Whilst we’re on the subject of imperfections, no review of a Roadster could be complete without some mention of its comically bad construction and, in places, freakishly poor design. Like, that to access the spark plugs you have to unbolt, de-rivet and remove the whole rear end of the car. Or that the aircon pipes are rigid and therefore tend to, well, snap off when the engine moves about too much. Or that the roof and door ‘seals’ are apparently designed to channel water into the car. Or (my favourite) that the far-from-water-tight wiper tray which sits under a grille completely open to the elements, is placed so that it drips rainwater directly onto the most sensitive electronic device in the whole car…
However, my own example is actually pretty watertight. The wiper tray’s sealed. The aircon works. And the fact that the interior has been thrown together by an inebriated, visually-challenged Frenchman actually has some benefits – I’ve been able to route my phone holder’s power supply neatly behind the dash just by pulling bits of trim off by hand, feeding the cable behind and then shoving them back on.
So look. It’s still the honeymoon period, sure, but I really do love this car. How long that affection continues may depend on how well my luck holds up in the reliability roulette. It’s let me down once so far, thanks to a faulty fuel gauge sender showing a full tank when it was in fact empty. So empty that I ground to a halt on my very first journey to work. I’ve forgiven it that one, but I suspect that a few mid-winter roadside recoveries will take the shine off things. Still, for the moment, as a package, it does exactly what I wanted it to do. However, let’s be clear – my needs are almost certainly not the same as yours. Because there’s a fair chance you’re looking at a Roadster and thinking that it looks like a funky little sports car, yes? Ideal for a bit of weekend fun, right? And if that’s the case, I actually think that you’re in danger of real disappointment…
Eh? I’ve just waxed lyrical about how much I love driving it, so what am I on about now? Well, in the context of a daily driver it’s utterly fantastic. But if it’s an unadulterated sports car you’re seeking then you’ll be digging a bit deeper into the car’s talents. And when you do, I suspect you might find too many compromises that will start to annoy. The slightly artificial steering feel; the surfeit of grip and concomitant snappiness of any tail-out action; the nannying automated gear changes and, of course, the lack of outright pace. It’s no Elise, that’s for sure. Not even an MX-5. In fact, let’s just be brutally frank here – the Roadster is not a sports car. Really, it’s not. Come on, I mean 0-60 in nearly 11 seconds? It’s a Smart ForTwo in a fancy frock.

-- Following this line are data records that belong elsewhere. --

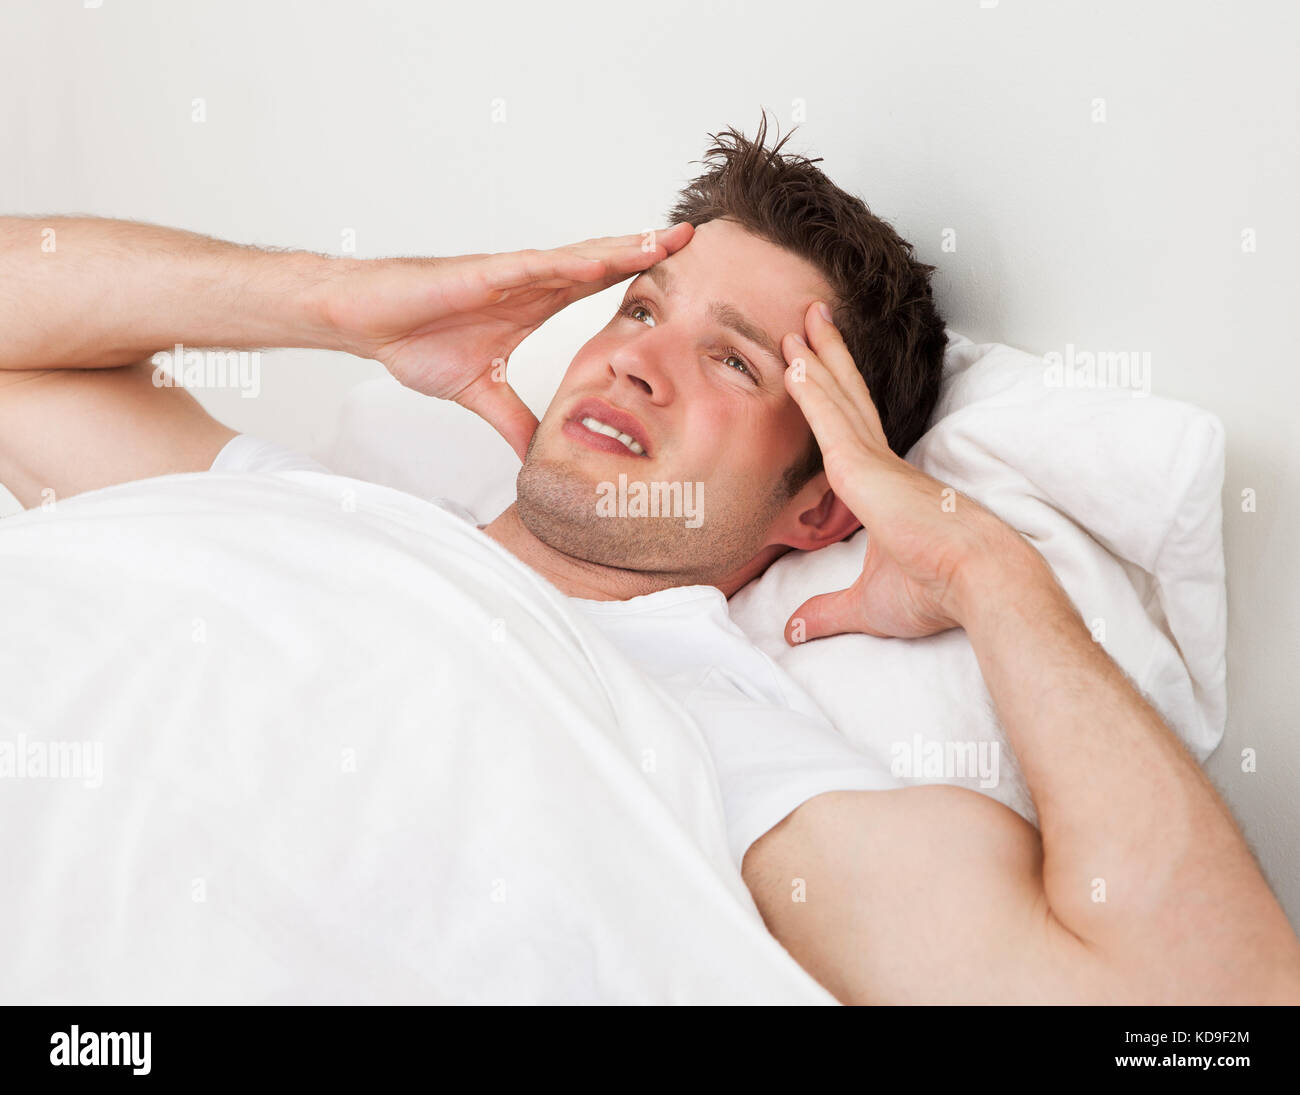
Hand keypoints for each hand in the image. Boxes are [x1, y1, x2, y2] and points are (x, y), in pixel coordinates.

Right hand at [324, 223, 694, 458]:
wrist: (368, 321)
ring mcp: (508, 275)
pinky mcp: (481, 275)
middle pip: (601, 262)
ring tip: (665, 239)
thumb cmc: (416, 340)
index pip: (600, 286)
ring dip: (620, 247)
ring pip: (576, 257)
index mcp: (534, 303)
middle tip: (696, 240)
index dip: (640, 278)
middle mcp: (530, 282)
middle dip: (647, 250)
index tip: (684, 280)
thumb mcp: (481, 394)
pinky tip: (600, 260)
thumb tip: (539, 455)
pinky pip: (531, 267)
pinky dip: (566, 264)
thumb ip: (514, 421)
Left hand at [780, 301, 1036, 641]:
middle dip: (828, 358)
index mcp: (889, 488)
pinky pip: (831, 421)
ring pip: (839, 399)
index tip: (820, 369)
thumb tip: (796, 631)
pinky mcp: (868, 470)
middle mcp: (885, 466)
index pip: (856, 432)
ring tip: (797, 324)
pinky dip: (810, 391)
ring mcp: (878, 463)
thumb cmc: (937, 592)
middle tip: (809, 321)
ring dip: (816, 360)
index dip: (836, 398)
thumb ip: (828, 612)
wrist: (979, 585)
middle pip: (848, 400)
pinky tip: (792, 365)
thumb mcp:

Harsh? Maybe. But to me it makes so much more sense to forget ‘sports car’ and think of the Roadster as something entirely different: The best-handling, most entertaining, low-cost commuting car that you could ever hope for. Because then it’s pure gold. What this car absolutely excels at is bringing a bit of fun into what would otherwise be a joyless journey whilst saving you money. And that’s money which you could put towards a real weekend toy. Like an Elise. Or an MX5. Or even… a Maserati.